#### HOW TO COMPLETE THIS TASK:
Look for the string "elbow" in the material below. Copy every line where you find it.
Top of THE DATA
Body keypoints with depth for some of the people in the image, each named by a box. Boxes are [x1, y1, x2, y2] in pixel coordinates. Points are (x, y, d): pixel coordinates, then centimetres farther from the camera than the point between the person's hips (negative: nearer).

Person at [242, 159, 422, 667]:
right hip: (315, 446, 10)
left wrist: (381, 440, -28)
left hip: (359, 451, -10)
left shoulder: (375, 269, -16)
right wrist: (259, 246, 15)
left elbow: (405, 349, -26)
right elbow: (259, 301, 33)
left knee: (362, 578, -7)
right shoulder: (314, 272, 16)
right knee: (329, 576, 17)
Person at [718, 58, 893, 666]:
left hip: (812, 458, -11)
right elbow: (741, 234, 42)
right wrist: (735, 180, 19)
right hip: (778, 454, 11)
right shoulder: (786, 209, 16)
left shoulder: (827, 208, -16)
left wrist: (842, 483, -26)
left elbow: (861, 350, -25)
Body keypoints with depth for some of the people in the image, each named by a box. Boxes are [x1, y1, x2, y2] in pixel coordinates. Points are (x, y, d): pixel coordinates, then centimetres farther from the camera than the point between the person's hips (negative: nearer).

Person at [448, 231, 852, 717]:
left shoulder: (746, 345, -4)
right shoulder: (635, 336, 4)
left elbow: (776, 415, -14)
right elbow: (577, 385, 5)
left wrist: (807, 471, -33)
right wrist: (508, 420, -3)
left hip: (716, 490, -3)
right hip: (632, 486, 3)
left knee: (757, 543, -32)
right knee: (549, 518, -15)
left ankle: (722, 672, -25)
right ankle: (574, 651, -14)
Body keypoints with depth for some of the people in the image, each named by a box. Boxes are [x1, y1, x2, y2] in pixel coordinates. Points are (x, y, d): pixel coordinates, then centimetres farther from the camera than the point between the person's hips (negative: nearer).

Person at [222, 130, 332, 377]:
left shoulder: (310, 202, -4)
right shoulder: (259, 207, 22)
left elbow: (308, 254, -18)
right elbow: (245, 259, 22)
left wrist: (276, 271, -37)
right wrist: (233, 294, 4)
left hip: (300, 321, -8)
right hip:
Bottom of THE DATA
#### ANSWER BELOW:
left elbow: (405, 349, -26)
right elbow: (259, 301, 33)
right elbow: (741, 234, 42)
left elbow: (861, 350, -25)
left elbow: (776, 415, -14)
right elbow: (577, 385, 5)
left elbow: (308, 254, -18)
right elbow: (245, 259, 22)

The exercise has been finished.